Input data:
○ ○ ○ ○ ○ ○ ○
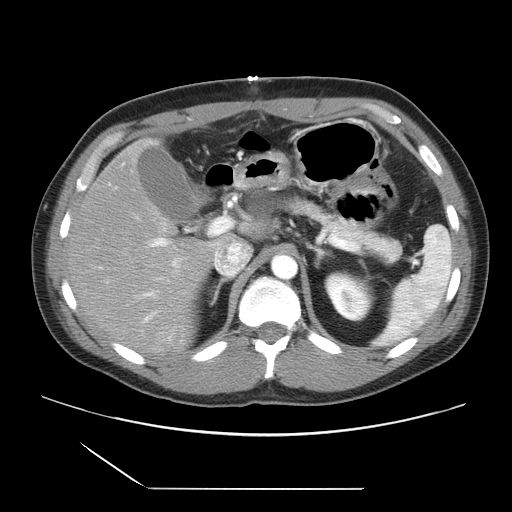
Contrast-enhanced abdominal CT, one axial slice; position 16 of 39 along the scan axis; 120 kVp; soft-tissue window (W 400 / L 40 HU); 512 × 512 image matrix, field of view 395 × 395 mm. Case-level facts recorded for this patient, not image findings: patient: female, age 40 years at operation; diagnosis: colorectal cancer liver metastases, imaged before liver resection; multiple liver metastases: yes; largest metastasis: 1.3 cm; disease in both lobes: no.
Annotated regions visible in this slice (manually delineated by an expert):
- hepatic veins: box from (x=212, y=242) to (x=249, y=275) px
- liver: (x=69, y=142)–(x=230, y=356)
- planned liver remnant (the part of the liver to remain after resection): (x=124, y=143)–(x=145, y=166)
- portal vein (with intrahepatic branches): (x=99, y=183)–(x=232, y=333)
○ ○ ○ ○ ○ ○ ○
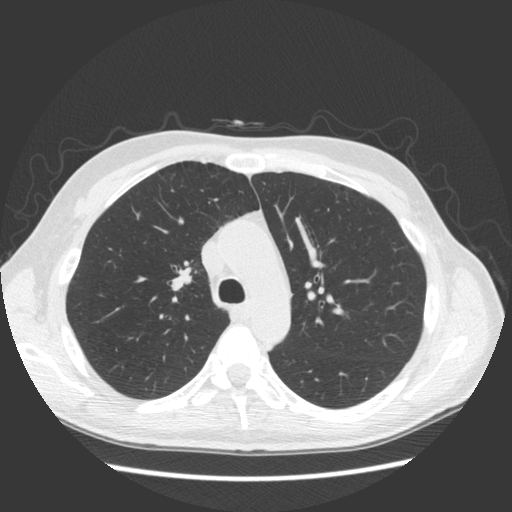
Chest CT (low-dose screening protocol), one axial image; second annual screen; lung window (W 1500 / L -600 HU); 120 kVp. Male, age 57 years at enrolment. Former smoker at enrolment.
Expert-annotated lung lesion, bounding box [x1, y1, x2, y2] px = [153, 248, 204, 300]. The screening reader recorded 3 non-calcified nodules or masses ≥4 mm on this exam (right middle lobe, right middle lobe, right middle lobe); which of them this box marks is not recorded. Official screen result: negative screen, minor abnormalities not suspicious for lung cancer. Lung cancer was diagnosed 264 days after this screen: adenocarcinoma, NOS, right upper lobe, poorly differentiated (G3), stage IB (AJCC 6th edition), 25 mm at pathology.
○ ○ ○ ○ ○ ○ ○
To do: Search the material for "screening" and copy each matching line.

Result of the task:
Chest CT (low-dose screening protocol), one axial image; second annual screen; lung window (W 1500 / L -600 HU); 120 kVp. Male, age 57 years at enrolment. Former smoker at enrolment.
Expert-annotated lung lesion, bounding box [x1, y1, x2, y2] px = [153, 248, 204, 300]. The screening reader recorded 3 non-calcified nodules or masses ≥4 mm on this exam (right middle lobe, right middle lobe, right middle lobe); which of them this box marks is not recorded. Official screen result: negative screen, minor abnormalities not suspicious for lung cancer. Lung cancer was diagnosed 264 days after this screen: adenocarcinoma, NOS, right upper lobe, poorly differentiated (G3), stage IB (AJCC 6th edition), 25 mm at pathology.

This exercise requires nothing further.